Task objective —
Write out the Apple Pay text word for word, from "Apple is aiming" up to and including "an email here.".

Given text —

Apple Pay Overview
Apple Pay is Apple's mobile payments service. As with the Apple Watch, Apple has adopted the Apple symbol "" followed by "Pay" for the service's name, though the company also refers to it as "Apple Pay." Apple Pay, which launched in October 20, 2014, is designed to allow iPhone, iPad, Mac, and Apple Watch users across the world to make payments for goods and services directly with credit and debit cards stored in their devices.
Apple Pay also lets users make one-tap purchases within apps that have adopted the Apple Pay API, and it is available on the web on devices running iOS 10 or macOS Sierra or later. Devices capable of using Apple Pay within iOS apps or on the web include the iPhone 6 and later, iPad Air 2 and later, iPad mini 3 and later, iPad Pro models, and Macs with Touch ID. All of these devices feature Touch ID or Face ID and contain an NFC controller where the "Secure Element" of Apple Pay is located, keeping customer information private.
Apple offers person-to-person Apple Pay payments through the Messages app on the iPhone and Apple Watch. Using Apple Cash, you can send money to friends or family in the United States. Apple also introduced its own credit card, the Apple Card, which has unique perks and benefits and offers deep integration with Apple Pay and the Wallet app.
To keep transactions secure, Apple uses a method known as "tokenization," preventing actual credit card numbers from being sent over the air. Apple also secures payments using Touch ID or Face ID on compatible iPhones and continual skin contact on the Apple Watch.
Apple is aiming to replace the wallet with Apple Pay, and the one-step payment process prevents people from needing to dig through a purse or wallet to find credit or debit cards. Because it is built on existing NFC technology, Apple Pay works anywhere NFC-based contactless payments are accepted, plus it is available on the web for online purchases.
Note: See an error in this roundup or want to offer feedback? Send us an email here.
Setting Up Apple Pay
Apple Pay can be set up in the Wallet app. Tapping the "+" icon in Wallet lets users to add a credit or debit card to Apple Pay, either selecting a card already on file with iTunes or scanning one in with the camera. Apple Pay can also be set up by using the prompts when setting up a new iPhone, iPad, or Mac.
Credit and debit cards are verified in just a few seconds, but some cards require a phone call, app download, or an email to verify a card before it can be added to Apple Pay. Once a card is verified, it is immediately available for purchases both in stores and within apps. Up to eight cards can be registered with Apple Pay at one time.
Apple Pay can be managed in the Settings app, located in the "Wallet and Apple Pay" section. Each card added to Wallet is listed in that section, along with information like billing address, email, and phone number. Tapping on a card offers specific information like last digits of the card number, last digits of the Device Account Number that replaces the card number in transactions, and it also provides contact information for the bank that issued the card.
Some cards are also able to display transaction information, offering a list of recent transactions that have been made, with Apple Pay or with a traditional purchase via physical card.
Apple Pay How Tos
How It Works
In a retail store, when approaching a point-of-sale system compatible with Apple Pay, the screen of the iPhone lights up and opens Wallet automatically, where a user can tap on a credit card to be used or pay with the default Apple Pay card.

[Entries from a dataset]
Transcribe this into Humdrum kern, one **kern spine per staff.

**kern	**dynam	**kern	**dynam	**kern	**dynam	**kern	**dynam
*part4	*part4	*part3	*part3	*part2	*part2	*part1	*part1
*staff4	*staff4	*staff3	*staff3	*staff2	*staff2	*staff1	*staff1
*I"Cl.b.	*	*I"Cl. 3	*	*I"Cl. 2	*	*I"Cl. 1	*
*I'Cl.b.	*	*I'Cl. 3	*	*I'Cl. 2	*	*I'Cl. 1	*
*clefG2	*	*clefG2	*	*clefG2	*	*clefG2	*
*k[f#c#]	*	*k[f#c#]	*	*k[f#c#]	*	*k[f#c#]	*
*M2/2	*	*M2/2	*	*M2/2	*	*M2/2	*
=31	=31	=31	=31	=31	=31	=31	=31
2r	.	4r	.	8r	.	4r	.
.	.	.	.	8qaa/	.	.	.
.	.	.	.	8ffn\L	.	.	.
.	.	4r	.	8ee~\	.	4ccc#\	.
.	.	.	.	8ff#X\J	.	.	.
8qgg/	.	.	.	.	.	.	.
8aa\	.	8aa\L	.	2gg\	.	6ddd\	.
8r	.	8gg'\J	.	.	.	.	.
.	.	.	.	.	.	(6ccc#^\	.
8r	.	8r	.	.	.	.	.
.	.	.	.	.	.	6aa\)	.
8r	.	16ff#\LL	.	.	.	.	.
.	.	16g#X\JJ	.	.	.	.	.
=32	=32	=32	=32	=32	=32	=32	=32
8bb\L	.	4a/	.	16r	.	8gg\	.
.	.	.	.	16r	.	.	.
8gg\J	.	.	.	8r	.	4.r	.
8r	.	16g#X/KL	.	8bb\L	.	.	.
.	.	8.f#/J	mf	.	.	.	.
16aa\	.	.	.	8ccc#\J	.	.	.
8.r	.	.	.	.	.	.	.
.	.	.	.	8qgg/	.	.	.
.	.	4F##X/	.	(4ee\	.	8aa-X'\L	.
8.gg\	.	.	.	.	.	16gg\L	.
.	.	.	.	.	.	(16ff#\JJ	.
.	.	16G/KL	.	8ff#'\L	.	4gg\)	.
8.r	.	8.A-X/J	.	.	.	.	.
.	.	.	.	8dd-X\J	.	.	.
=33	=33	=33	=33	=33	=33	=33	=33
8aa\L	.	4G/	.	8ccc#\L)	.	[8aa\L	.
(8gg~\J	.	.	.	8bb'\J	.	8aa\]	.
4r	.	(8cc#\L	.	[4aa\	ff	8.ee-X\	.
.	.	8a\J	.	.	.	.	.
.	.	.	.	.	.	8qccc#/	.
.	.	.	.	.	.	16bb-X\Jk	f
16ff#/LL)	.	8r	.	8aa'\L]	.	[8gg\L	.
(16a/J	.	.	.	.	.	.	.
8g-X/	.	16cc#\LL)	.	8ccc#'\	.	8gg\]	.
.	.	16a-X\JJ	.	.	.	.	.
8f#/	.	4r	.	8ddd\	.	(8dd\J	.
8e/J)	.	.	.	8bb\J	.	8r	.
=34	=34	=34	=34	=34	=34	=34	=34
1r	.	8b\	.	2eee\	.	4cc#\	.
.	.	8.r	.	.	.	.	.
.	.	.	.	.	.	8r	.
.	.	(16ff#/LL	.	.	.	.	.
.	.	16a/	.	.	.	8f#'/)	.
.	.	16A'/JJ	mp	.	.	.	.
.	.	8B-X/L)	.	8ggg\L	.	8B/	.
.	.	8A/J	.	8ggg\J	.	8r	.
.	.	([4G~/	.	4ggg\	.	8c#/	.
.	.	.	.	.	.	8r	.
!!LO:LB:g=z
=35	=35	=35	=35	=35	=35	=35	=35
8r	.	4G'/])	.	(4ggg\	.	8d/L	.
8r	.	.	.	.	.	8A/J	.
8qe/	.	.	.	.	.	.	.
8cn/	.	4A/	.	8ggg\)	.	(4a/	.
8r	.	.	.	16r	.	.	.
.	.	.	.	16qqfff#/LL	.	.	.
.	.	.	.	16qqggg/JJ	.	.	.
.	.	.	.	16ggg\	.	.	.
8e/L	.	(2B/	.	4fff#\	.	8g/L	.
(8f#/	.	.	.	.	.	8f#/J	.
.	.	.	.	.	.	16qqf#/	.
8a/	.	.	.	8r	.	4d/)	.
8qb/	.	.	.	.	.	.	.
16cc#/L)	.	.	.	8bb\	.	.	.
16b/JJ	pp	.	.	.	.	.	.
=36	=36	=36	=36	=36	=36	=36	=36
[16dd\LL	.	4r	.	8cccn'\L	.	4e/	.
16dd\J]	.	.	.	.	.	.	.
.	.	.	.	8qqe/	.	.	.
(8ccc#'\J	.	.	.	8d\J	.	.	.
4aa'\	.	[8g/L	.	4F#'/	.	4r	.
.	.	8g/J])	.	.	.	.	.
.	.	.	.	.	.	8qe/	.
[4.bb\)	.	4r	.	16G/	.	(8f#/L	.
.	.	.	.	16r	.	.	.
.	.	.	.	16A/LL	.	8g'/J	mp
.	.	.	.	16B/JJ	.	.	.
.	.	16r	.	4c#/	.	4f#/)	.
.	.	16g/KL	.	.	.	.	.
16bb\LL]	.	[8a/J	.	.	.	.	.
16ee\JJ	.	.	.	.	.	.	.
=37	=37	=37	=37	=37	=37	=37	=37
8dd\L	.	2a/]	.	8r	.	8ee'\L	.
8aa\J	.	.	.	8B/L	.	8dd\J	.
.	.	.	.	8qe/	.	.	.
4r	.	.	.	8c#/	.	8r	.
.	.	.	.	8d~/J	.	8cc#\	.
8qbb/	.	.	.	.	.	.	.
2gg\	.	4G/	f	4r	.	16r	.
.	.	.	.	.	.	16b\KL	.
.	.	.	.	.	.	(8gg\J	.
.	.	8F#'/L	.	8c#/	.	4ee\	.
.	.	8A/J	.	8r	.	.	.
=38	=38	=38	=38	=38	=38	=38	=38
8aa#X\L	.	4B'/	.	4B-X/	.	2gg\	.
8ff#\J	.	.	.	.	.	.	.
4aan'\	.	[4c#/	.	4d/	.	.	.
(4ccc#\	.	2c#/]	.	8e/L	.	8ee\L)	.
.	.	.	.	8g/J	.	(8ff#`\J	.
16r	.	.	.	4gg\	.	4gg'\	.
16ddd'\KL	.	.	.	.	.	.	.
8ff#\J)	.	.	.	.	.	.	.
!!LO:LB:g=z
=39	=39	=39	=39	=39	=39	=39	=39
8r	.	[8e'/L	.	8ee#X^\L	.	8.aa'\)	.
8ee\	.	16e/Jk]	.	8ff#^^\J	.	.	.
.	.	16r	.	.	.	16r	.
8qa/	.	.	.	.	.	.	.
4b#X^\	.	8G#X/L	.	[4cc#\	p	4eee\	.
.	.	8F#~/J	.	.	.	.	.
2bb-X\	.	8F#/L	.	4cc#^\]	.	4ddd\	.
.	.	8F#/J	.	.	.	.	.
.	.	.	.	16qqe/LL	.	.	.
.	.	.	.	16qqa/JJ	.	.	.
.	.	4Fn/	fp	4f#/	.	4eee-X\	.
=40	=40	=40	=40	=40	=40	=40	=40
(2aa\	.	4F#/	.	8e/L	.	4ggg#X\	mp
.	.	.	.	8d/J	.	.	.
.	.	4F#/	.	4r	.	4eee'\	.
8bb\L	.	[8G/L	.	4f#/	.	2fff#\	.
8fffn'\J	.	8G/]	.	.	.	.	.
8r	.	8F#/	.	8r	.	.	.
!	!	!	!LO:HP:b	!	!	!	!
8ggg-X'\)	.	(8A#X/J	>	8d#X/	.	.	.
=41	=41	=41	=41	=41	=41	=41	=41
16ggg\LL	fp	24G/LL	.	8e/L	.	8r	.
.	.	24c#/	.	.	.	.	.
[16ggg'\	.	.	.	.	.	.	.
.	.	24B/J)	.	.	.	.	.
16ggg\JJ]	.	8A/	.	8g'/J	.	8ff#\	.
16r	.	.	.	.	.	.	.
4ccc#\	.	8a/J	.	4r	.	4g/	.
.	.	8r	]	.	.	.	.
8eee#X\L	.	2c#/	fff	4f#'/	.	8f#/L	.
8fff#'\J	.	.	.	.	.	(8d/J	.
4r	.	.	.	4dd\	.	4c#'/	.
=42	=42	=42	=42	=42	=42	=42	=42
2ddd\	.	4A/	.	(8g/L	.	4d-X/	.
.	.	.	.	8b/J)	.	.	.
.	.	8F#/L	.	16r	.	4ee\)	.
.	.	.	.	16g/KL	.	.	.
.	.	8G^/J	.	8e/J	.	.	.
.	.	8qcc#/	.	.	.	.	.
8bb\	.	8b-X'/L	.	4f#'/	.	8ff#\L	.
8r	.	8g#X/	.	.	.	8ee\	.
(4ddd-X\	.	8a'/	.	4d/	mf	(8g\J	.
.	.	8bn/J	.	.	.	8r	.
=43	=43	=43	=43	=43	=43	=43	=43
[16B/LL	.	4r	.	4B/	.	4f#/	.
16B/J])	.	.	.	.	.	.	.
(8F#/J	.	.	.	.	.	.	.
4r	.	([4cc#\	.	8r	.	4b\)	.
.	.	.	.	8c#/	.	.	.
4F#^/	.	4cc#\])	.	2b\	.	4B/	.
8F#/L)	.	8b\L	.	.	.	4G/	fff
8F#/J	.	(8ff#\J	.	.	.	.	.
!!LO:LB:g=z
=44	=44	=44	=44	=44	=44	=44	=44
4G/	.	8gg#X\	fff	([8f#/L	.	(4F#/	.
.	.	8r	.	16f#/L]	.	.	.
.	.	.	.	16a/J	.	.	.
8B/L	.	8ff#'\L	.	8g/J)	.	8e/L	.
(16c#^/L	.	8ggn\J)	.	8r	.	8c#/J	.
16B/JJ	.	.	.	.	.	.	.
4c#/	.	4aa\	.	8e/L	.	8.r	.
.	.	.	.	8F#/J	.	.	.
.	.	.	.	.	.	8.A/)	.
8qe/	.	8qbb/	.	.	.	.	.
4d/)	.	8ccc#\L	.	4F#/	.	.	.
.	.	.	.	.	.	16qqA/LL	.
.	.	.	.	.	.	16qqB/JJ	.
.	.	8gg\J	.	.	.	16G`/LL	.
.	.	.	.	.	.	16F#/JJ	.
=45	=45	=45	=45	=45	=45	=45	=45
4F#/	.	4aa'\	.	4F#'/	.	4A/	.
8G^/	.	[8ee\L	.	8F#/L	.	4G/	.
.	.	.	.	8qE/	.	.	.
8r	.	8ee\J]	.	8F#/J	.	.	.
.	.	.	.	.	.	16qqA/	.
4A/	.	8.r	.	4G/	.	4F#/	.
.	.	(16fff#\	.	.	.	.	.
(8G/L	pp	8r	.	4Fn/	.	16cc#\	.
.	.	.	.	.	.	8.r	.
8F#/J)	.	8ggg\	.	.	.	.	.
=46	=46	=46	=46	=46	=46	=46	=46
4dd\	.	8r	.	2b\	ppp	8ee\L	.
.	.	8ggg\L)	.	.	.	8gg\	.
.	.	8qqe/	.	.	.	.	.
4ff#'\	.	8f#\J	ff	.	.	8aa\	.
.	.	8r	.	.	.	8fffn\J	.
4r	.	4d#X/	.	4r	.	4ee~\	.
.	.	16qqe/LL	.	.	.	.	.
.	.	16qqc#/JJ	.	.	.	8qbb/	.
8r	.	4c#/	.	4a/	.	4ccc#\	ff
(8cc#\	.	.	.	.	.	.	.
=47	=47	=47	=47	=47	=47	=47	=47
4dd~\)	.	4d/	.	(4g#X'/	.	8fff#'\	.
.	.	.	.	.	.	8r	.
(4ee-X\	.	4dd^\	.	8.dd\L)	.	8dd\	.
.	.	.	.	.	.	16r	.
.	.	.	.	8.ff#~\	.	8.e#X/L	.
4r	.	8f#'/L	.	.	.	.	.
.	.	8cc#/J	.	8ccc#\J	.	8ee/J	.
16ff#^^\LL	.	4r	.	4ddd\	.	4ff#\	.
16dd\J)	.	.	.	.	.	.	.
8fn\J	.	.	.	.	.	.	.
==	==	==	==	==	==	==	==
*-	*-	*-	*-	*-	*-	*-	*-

Answer to the problem —
Apple is aiming to replace the wallet with Apple Pay, and the one-step payment process prevents people from needing to dig through a purse or wallet to find credit or debit cards. Because it is built on existing NFC technology, Apple Pay works anywhere NFC-based contactless payments are accepted, plus it is available on the web for online purchases.
Note: See an error in this roundup or want to offer feedback? Send us an email here.